A Muralha que o Satélite Já Viu

A peça central da teoria é a “muralha de gelo” - a Antártida como um anel que separa o mundo conhecido de continentes ocultos sete a doze vezes maiores. É uma imagem poderosa, que apela ao nosso instinto de exploradores e ao desejo de que haja sempre algo mais para descobrir.

Mas, tal como aconteceu com a expedição de Ritscher, a realidade insiste em impor-se.

O Landsat Image Mosaic of Antarctica (LIMA), da NASA, oferece uma visão do continente em alta resolução. Qualquer pessoa com acesso à internet pode observar a Antártida a partir do espaço. O que se vê é um continente, não uma muralha. Uma massa de terra com fiordes, montanhas e plataformas de gelo, mas não uma barreira circular perfeita a esconder reinos secretos.

A teoria, aliás, colapsa sob o peso da sua própria lógica: se existissem terras sete vezes maiores que o mundo conhecido, a gravidade, a rotação do planeta e as órbitas dos satélites seriam radicalmente diferentes do que observamos diariamente. A física não é uma teoria da conspiração; é a linguagem que o universo usa para ser coerente.

O Tratado que Não Esconde Nada

Os defensores destas teorias apontam frequentemente para o Tratado da Antártida, assinado em 1959, como prova de um grande encobrimento. A proibição de exploração mineral até 2048 e a designação do continente como reserva científica são apresentadas como evidência de que algo está a ser escondido.

Mas o que o tratado realmente revela é o oposto: é um acordo de cooperação internacional que estabelece a liberdade de investigação científica. Os 12 signatários originais, incluindo os Estados Unidos e a União Soviética no auge da Guerra Fria, conseguiram concordar que a Antártida seria um território de ciência, não de conflito. Longe de ser um instrumento de ocultação, o tratado é um monumento à possibilidade de colaboração humana para além das divisões geopolíticas.

O Apelo do Mistério

Se os factos são tão claros, porque é que estas narrativas persistem? Porque 7% dos brasileiros, segundo uma pesquisa do Datafolha, acreditam que a Terra é plana?

A resposta é mais inquietante do que qualquer teoria de conspiração: preferimos o mistério à verdade porque o mistério nos faz sentir especiais.

A ideia de que existe um conhecimento proibido, guardado por elites que nos manipulam, oferece uma explicação simples para a complexidade do mundo. A desigualdade, a guerra, a degradação ambiental, tudo pode ser atribuído a uma cabala oculta que nos mantém “atrasados e controlados”. É mais confortável acreditar que somos vítimas de uma conspiração do que aceitar a verdade mais difícil: o nosso atraso e controlo vêm de séculos de colonialismo, de interesses económicos enraizados, de sistemas educacionais falhados e da nossa própria complacência.

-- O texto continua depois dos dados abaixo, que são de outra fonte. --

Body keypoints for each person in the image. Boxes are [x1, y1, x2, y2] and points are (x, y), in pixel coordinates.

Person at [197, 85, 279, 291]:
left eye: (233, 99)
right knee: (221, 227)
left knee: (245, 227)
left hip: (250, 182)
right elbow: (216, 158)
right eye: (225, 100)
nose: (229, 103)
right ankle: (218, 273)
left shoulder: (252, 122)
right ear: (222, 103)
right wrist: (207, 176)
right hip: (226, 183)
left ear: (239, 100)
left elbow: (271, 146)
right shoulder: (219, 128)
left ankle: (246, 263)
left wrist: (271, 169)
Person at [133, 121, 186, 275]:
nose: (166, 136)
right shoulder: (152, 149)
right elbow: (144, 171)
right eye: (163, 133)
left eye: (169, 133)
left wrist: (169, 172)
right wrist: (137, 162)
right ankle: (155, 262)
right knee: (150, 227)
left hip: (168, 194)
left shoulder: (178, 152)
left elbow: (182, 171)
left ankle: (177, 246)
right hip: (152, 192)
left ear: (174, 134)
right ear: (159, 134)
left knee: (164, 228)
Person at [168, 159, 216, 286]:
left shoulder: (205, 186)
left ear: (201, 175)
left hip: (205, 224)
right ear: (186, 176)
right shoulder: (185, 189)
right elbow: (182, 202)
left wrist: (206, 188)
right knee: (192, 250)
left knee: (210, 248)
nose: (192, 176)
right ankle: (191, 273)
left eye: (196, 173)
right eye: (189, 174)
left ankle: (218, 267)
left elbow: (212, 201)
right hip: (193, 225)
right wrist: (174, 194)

Os “seres” que habitariam Neuschwabenland, segundo o documento, observam-nos e aguardam o momento certo para contacto. Mas a verdade é que já estamos a ser observados - por satélites, por drones, por câmaras em cada esquina. E o contacto que ansiamos não virá de naves sob o gelo, mas do momento em que olharmos para nós mesmos com honestidade.

Para Além da Muralha

O que existe para além da muralha de gelo?

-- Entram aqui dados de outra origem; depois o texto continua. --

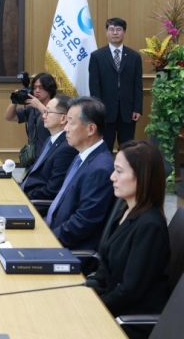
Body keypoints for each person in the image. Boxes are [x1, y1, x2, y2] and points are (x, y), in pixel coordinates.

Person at [86, 140, 170, 339]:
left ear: (142, 177)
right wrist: (83, 291)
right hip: (112, 305)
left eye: (119, 171)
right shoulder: (124, 210)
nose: (112, 177)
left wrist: (94, 310)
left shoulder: (150, 226)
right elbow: (105, 270)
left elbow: (129, 291)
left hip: (128, 321)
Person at [46, 97, 115, 250]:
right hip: (53, 230)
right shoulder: (81, 156)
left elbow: (82, 224)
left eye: (71, 122)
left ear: (91, 129)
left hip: (68, 249)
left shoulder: (100, 169)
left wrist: (46, 238)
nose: (65, 128)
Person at [89, 17, 143, 152]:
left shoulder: (134, 56)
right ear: (107, 32)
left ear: (124, 32)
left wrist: (137, 108)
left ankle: (127, 172)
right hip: (105, 111)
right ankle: (105, 172)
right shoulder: (97, 56)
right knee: (104, 146)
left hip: (128, 111)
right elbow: (94, 86)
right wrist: (98, 109)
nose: (115, 33)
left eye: (118, 29)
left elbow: (138, 84)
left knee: (127, 147)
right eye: (111, 29)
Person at [21, 95, 78, 209]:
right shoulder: (50, 140)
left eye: (48, 112)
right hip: (27, 190)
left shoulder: (66, 149)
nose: (44, 116)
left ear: (63, 119)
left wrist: (23, 196)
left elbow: (52, 190)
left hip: (36, 201)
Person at [4, 72, 56, 164]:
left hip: (49, 157)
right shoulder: (32, 108)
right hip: (33, 158)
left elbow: (54, 119)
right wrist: (14, 100)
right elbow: (9, 117)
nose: (37, 91)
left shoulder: (57, 107)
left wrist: (39, 105)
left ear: (50, 89)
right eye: (34, 88)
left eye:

Existe o oceano profundo, que mal explorámos. Existe o espaço sideral, que começamos agora a vislumbrar. Existe a mente humana, cujos recantos permanecem em grande parte desconhecidos. Existe a física quântica, a biologia dos microbiomas profundos, a complexidade dos ecossistemas que sustentam a vida neste planeta. Existe, acima de tudo, a possibilidade de construir um mundo mais justo, não através da descoberta de continentes ocultos, mas através do reconhecimento da nossa humanidade partilhada.

A verdadeira muralha não é de gelo. É feita de ignorância, de medo e da recusa em aceitar que o mistério mais profundo não está para além do horizonte, mas dentro de nós.

Nelson Munhequete é pensador e investigador independente baseado em Chimoio, com interesse na intersecção entre ciência, filosofia e cultura popular.